Commercial turkeys are generally raised indoors under controlled conditions. These are often large buildings, purpose-built to provide ventilation and low light intensity (this reduces bird activity and therefore increases the rate of weight gain). The lights can be turned on for 24h/day, or a variety of stepped light regimes to encourage birds to feed frequently and therefore grow rapidly. Females reach slaughter weight at around 15 weeks of age and males at around 19. Mature commercial birds can weigh twice as much as their wild counterparts. Many different breeds have been developed, but the majority of commercial birds are white, as this improves the appearance of the dressed carcass, with pin feathers being less visible. At one time, turkeys were mainly eaten on special occasions. such as Christmas (10 million birds in the UK) or Thanksgiving (60 million birds in the US). However, they are increasingly becoming part of the daily diet in many parts of the world.
Other poultry

The guinea fowl originated in southern Africa, and the species most commonly raised as poultry is the helmeted guinea fowl (Numida meleagris). It is a medium-sized gray or spotted bird with a small bare head with colorful wattles and a bump on top, and was domesticated in the time of the ancient Greeks and Romans. Guinea fowl are hardy, sociable birds that subsist primarily on insects, but also consume grasses and seeds. They will keep a garden free of pests and eat the ticks that carry Lyme disease. They happily perch in trees and give a loud vocal warning of approaching predators. Their meat and eggs can be eaten in the same way as chickens, as young birds are ready for the table at the age of about four months.

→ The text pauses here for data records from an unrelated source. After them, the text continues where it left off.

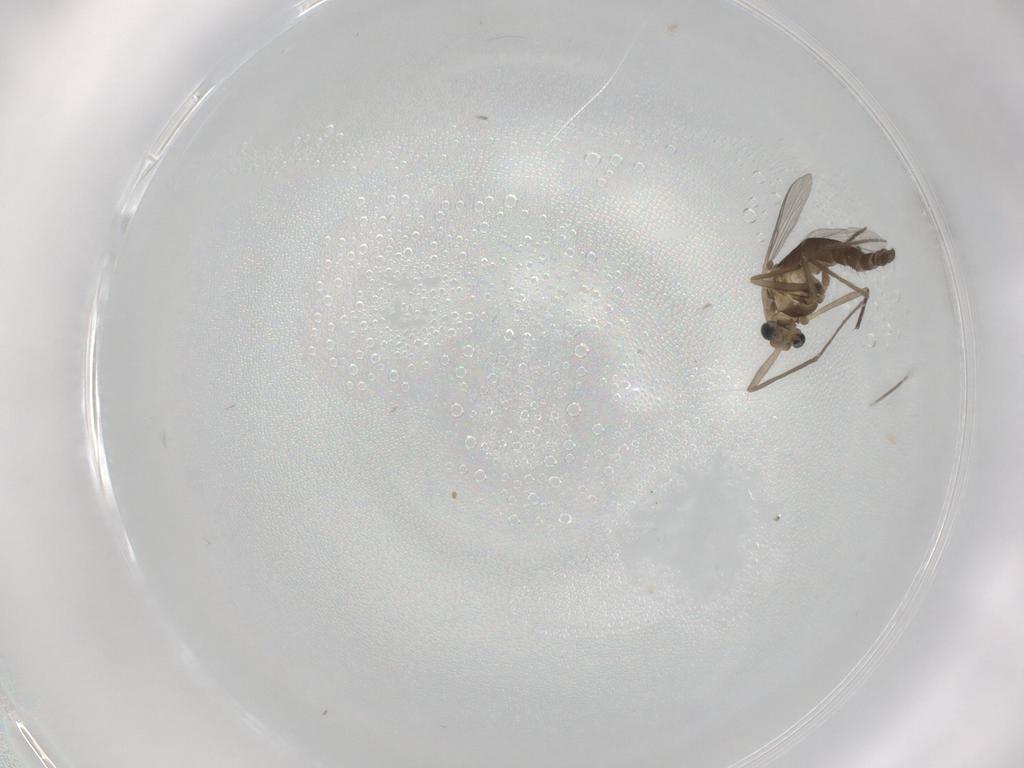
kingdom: Animalia
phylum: Arthropoda
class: Insecta
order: Diptera
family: Chironomidae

A pigeon is the name given to the breeding of domestic pigeons that are intended for the table. Like other domesticated pigeons, the birds used for this purpose are descended from the rock pigeon (Columba livia). Special utility breeds with desirable characteristics are used. Two eggs are laid and incubated for about 17 days. When they are born, the chicks are fed by both parents with 'pigeon milk', a thick, protein-rich secretion produced by the crop. The chicks grow quickly, but are slow to fledge and are ready to leave the nest in 26 to 30 days and weigh about 500 g. By then, the adult pigeons will have laid and incubating another pair of eggs and a prolific pair should produce two chicks every four weeks during a breeding season that lasts several months.